● **DATASET**
* BEGIN *

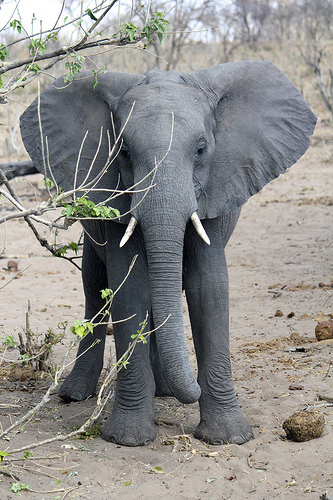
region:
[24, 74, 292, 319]
the elephant has tusks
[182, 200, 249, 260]
the tusk is white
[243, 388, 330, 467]
a ball of poop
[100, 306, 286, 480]
the elephant's feet are grey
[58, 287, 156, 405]
leaves on the tree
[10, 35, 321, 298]
the elephant has big ears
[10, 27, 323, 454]
the elephant is small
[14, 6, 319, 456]
this elephant is young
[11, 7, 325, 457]
this is an african elephant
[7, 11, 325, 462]
the species is elephant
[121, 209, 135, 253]
The tusk on the left side of the elephant's trunk.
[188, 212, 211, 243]
The tusk on the right side of the elephant's trunk.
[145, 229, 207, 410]
The trunk of the elephant.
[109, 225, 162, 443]
The left front leg of the elephant.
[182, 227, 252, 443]
The right front leg of the elephant.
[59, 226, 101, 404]
The back left leg of the elephant.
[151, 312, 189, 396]
The back right leg of the elephant.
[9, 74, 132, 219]
The large left ear of the elephant.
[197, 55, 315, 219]
The large right ear of the elephant.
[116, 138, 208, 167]
The eyes of the elephant standing.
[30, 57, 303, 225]
The elephant has large ears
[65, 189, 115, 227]
The leaf is green.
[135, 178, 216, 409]
The trunk is long.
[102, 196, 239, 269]
His tusks are white.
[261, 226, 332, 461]
The ground is dusty.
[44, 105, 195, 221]
The elephant is grey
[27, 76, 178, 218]
The sticks are bare.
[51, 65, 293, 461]
The elephant is standing.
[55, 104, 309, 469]
The elephant is outside.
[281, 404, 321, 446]
The rock is large.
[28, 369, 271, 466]
elephant feet on the ground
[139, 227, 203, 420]
trunk of an elephant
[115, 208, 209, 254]
tusks of an elephant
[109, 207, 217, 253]
white tusks of an elephant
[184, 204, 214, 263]
pointy tusk of an elephant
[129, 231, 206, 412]
huge trunk of an elephant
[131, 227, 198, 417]
powerful trunk of an elephant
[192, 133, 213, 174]
left eye of an elephant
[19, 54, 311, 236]
head of an elephant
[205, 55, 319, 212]
big left ear of an elephant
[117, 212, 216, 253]
The elephants tusks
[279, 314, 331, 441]
The large pieces of elephant dung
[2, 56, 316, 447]
The large, grey elephant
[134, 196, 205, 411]
The trunk of the elephant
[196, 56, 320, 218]
The elephant's left ear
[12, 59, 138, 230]
The right ear of the elephant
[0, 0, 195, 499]
The geen leaves of a tree in front of elephant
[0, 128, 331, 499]
The dirt field the elephant is on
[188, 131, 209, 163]
The elephant's left eye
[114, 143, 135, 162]
The elephants right eye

* END *

● **PROMPT**
Present the lines above as a numbered list, omitting blank lines, and leave any pictures out of your answer.

● **COMPLETE ANSWER**
1. region:
2. [24, 74, 292, 319]
3. the elephant has tusks
4. [182, 200, 249, 260]
5. the tusk is white
6. [243, 388, 330, 467]
7. a ball of poop
8. [100, 306, 286, 480]
9. the elephant's feet are grey
10. [58, 287, 156, 405]
11. leaves on the tree
12. [10, 35, 321, 298]
13. the elephant has big ears
14. [10, 27, 323, 454]
15. the elephant is small
16. [14, 6, 319, 456]
17. this elephant is young
18. [11, 7, 325, 457]
19. this is an african elephant
20. [7, 11, 325, 462]
21. the species is elephant
22. [121, 209, 135, 253]
23. The tusk on the left side of the elephant's trunk.
24. [188, 212, 211, 243]
25. The tusk on the right side of the elephant's trunk.
26. [145, 229, 207, 410]
27. The trunk of the elephant.
28. [109, 225, 162, 443]
29. The left front leg of the elephant.
30. [182, 227, 252, 443]
31. The right front leg of the elephant.
32. [59, 226, 101, 404]
33. The back left leg of the elephant.
34. [151, 312, 189, 396]
35. The back right leg of the elephant.
36. [9, 74, 132, 219]
37. The large left ear of the elephant.
38. [197, 55, 315, 219]
39. The large right ear of the elephant.
40. [116, 138, 208, 167]
41. The eyes of the elephant standing.
42. [30, 57, 303, 225]
43. The elephant has large ears
44. [65, 189, 115, 227]
45. The leaf is green.
46. [135, 178, 216, 409]
47. The trunk is long.
48. [102, 196, 239, 269]
49. His tusks are white.
50. [261, 226, 332, 461]
51. The ground is dusty.
52. [44, 105, 195, 221]
53. The elephant is grey
54. [27, 76, 178, 218]
55. The sticks are bare.
56. [51, 65, 293, 461]
57. The elephant is standing.
58. [55, 104, 309, 469]
59. The elephant is outside.
60. [281, 404, 321, 446]
61. The rock is large.
62. [28, 369, 271, 466]
63. elephant feet on the ground
64. [139, 227, 203, 420]
65. trunk of an elephant
66. [115, 208, 209, 254]
67. tusks of an elephant
68. [109, 207, 217, 253]
69. white tusks of an elephant
70. [184, 204, 214, 263]
71. pointy tusk of an elephant
72. [129, 231, 206, 412]
73. huge trunk of an elephant
74. [131, 227, 198, 417]
75. powerful trunk of an elephant
76. [192, 133, 213, 174]
77. left eye of an elephant
78. [19, 54, 311, 236]
79. head of an elephant
80. [205, 55, 319, 212]
81. big left ear of an elephant
82. [117, 212, 216, 253]
83. The elephants tusks
84. [279, 314, 331, 441]
85. The large pieces of elephant dung
86. [2, 56, 316, 447]
87. The large, grey elephant
88. [134, 196, 205, 411]
89. The trunk of the elephant
90. [196, 56, 320, 218]
91. The elephant's left ear
92. [12, 59, 138, 230]
93. The right ear of the elephant
94. [0, 0, 195, 499]
95. The geen leaves of a tree in front of elephant
96. [0, 128, 331, 499]
97. The dirt field the elephant is on
98. [188, 131, 209, 163]
99. The elephant's left eye
100. [114, 143, 135, 162]
101. The elephants right eye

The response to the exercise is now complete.